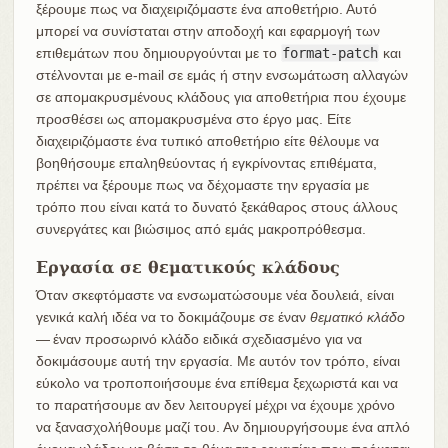
ξέρουμε πως να διαχειριζόμαστε ένα αποθετήριο. Αυτό
μπορεί να συνίσταται στην αποδοχή και εφαρμογή των
επιθεμάτων που δημιουργούνται με το
format-patch
και
στέλνονται με e-mail σε εμάς ή στην ενσωμάτωση αλλαγών
σε απομακρυσμένους κλάδους για αποθετήρια που έχουμε
προσθέσει ως απομακρυσμένα στο έργο μας. Είτε
διαχειριζόμαστε ένα τυπικό αποθετήριο είτε θέλουμε να
βοηθήσουμε επαληθεύοντας ή εγκρίνοντας επιθέματα,
πρέπει να ξέρουμε πως να δέχομαστε την εργασία με
τρόπο που είναι κατά το δυνατό ξεκάθαρος στους άλλους
συνεργάτες και βιώσιμος από εμάς μακροπρόθεσμα.
Εργασία σε θεματικούς κλάδους
Όταν σκεφτόμαστε να ενσωματώσουμε νέα δουλειά, είναι
γενικά καλή ιδέα να το δοκιμάζουμε σε έναν
θεματικό κλάδο
— έναν προσωρινό κλάδο ειδικά σχεδιασμένο για να
δοκιμάσουμε αυτή την εργασία. Με αυτόν τον τρόπο, είναι
εύκολο να τροποποιήσουμε ένα επίθεμα ξεχωριστά και να
το παρατήσουμε αν δεν λειτουργεί μέχρι να έχουμε χρόνο
να ξανασχολήθουμε μαζί του. Αν δημιουργήσουμε ένα απλό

--------------------

- [Task item]: Return each line from the material that includes the string "τρόπο".

- [Answer space]:
τρόπο που είναι κατά το δυνατό ξεκάθαρος στους άλλους
δοκιμάσουμε αυτή την εργασία. Με αυτόν τον τρόπο, είναι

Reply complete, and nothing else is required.